ALICE SPARBERG ALEXIOU: Park Row marks the Bowery’s
southern terminus. It’s such a complicated street geographically, because a
bunch of other streets converge there, as once did several branches of the
smoke-belching, screeching El. The trains ran up and down those streets, before
snaking around and coming together at the huge Park Row Terminal, which was
demolished in 1944. Just to the west of the terminal, all New York’s great newspapers—the
Times, the Herald, the Tribune—once had their headquarters, in clunky brick
high-rise buildings that were the precursors of steel-framed skyscrapers. That’s
why Park Row was then also called Printers Row.
STAY THIRSTY: Salvation Army.
ALICE SPARBERG ALEXIOU: An evangelical group that started
in London and opened its first American mission on the Bowery in the late 1800s,
because everyone knew that the notorious thoroughfare was teeming with poor,
drunken souls that desperately needed saving.
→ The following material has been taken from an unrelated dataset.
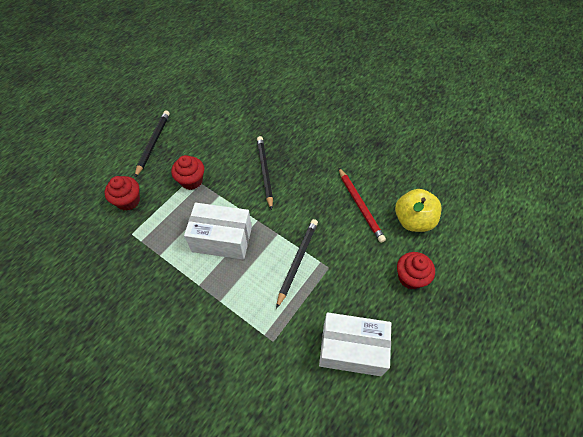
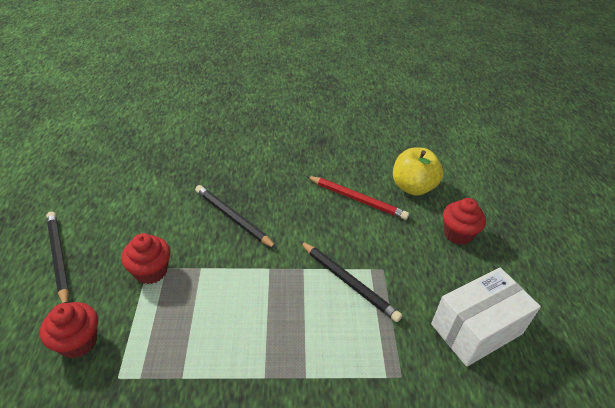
camera: 40 degrees left, 15 degrees down
(222, 239) = (247, 311): white box -> none
(297, 261) = (348, 282): black pencil -> black pencil turned 150 degrees clockwise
And the rest, as they say, is
history: who hasn’t at one time donated clothes or old furniture to the
Salvation Army? Every year in New York, we know that the Christmas season is
officially here when we spot the Salvation Army soldiers on the sidewalk next
to their collection buckets, jingling bells at us as we rush by, to catch our
attention.
STAY THIRSTY: Yiddish theater.
ALICE SPARBERG ALEXIOU: Yiddish theater started on the
Bowery: in the 1880s, Jews from Lemberg and Odessa and Romania brought their
acting chops with them to New York and rented space in Bowery theaters for
cheap. And boy-oh-boy did they draw crowds: Imagine all those homesick,
sweat-shop slaving speakers of Yiddish, crowding into shabby Bowery theaters on
a Saturday night. For a quarter, they laughed, sobbed, and kvelled over their lantsmen
performing in schlocky melodramas and Yiddish versions of Shakespeare—in
America, the Golden Land! It felt like a miracle. I’m certain that my Russian grandparents,
Yussel and Rivkeh, were among the audience.
STAY THIRSTY: Drunks and bums.
ALICE SPARBERG ALEXIOU: The Bowery once belonged only to
bums and drunks. They’d stake a place on the sidewalk or in a dive bar, to
drink and forget. In 1961, two NYU students made a 35-mm, 12-minute film they
called “How Do You Like the Bowery?” They asked this question to every Bowery
bum they met. When they asked one of the guys how he ended up there, he said
one day, while he was backing his car out of his garage, he accidentally ran
over his wife and killed her. His story broke my heart, but I wondered if it
were true.
ALICE SPARBERG ALEXIOU: Punk Rock started on the Bowery at a
shithole bar underneath a flophouse that entrepreneur Hilly
Kristal opened in the early ‘70s. He called the place CBGB’s, and all the
greats like Patti Smith, Debbie Harry, and the Ramones performed there before
they cut record deals and became famous. Punk was such an original sound,
absolutely the product of 1970s New York, when dirt, graffiti and crime was everywhere;
people were afraid to ride the subways. But it is in precisely those
circumstances that art flourishes. Punk was the Bowery’s gift to New York
during these dark and vibrant years.